Students who work on campus and their employers are finding ways to honour contracts during the COVID-19 pandemic.
Students with positions through Career Boost — a program that co-ordinates campus-wide jobs — are working remotely until winter semester work contracts end on April 3. Those who work customer-facing jobs have not been working but will be able to receive pay for their average weekly hours.
Sam Deeley, a fourth-year new media student, has been working as a production assistant at the Equipment Distribution Centre (EDC) in the Rogers Communications Centre for two years. She said that after classes were moved online, she and other coworkers were unsure about what would happen to their public-facing jobs.

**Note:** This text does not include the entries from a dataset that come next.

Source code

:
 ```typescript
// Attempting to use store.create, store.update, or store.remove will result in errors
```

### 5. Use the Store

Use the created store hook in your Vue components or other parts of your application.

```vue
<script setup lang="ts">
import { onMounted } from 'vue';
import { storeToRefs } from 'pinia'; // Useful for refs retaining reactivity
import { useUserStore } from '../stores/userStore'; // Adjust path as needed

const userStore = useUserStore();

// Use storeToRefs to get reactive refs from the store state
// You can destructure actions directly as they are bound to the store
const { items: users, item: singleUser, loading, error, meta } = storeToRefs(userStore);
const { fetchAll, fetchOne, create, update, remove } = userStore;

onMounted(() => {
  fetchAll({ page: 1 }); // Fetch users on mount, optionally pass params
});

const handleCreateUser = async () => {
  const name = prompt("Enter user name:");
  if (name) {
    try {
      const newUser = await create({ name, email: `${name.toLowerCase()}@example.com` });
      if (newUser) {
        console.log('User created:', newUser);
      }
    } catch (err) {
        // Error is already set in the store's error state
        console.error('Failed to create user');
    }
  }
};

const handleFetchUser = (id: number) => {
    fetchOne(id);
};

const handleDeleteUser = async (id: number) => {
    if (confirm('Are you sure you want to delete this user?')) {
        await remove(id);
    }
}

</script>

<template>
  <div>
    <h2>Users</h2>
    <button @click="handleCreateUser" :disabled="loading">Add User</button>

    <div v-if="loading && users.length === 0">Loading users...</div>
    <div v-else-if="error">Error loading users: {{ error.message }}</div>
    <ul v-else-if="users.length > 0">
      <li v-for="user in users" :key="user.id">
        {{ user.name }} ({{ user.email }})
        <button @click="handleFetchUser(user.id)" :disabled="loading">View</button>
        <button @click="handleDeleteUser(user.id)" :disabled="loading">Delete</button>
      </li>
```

“It was changing day-to-day and even hour-to-hour and we really didn’t know what was going to happen next,” she said. After first reducing operating hours, the EDC eventually closed. Soon after, the employees were informed that they would be able to continue logging hours.
“I think that, at least in my experience, the Career Boost situation has been really dealt with properly,” said Deeley. “There are some people who are really counting on that money, so for us to continue getting paid during a situation that is out of our control is really generous.”
Students employed by Ryerson Housing and Residence have been switching to remote work where possible, but some public-facing students are still working. A spokesperson said that extra safety precautions are being provided, such as additional cleaning measures and supplies, and that accommodations are being made for students who do not feel comfortable working. In an email, the spokesperson wrote that the office is “honouring student staff contracts even if they have decided to go home and are not working shifts.”
Deeley said not being able to go to work has added to the stresses of dealing with COVID-19. “I think for a lot of people, they will probably be pretty happy knowing that they get to clock in their hours and not have to go to work, but I have a very close group of friends at work so when we found out that we weren’t going to be able to see each other anymore it was actually a huge bummer.”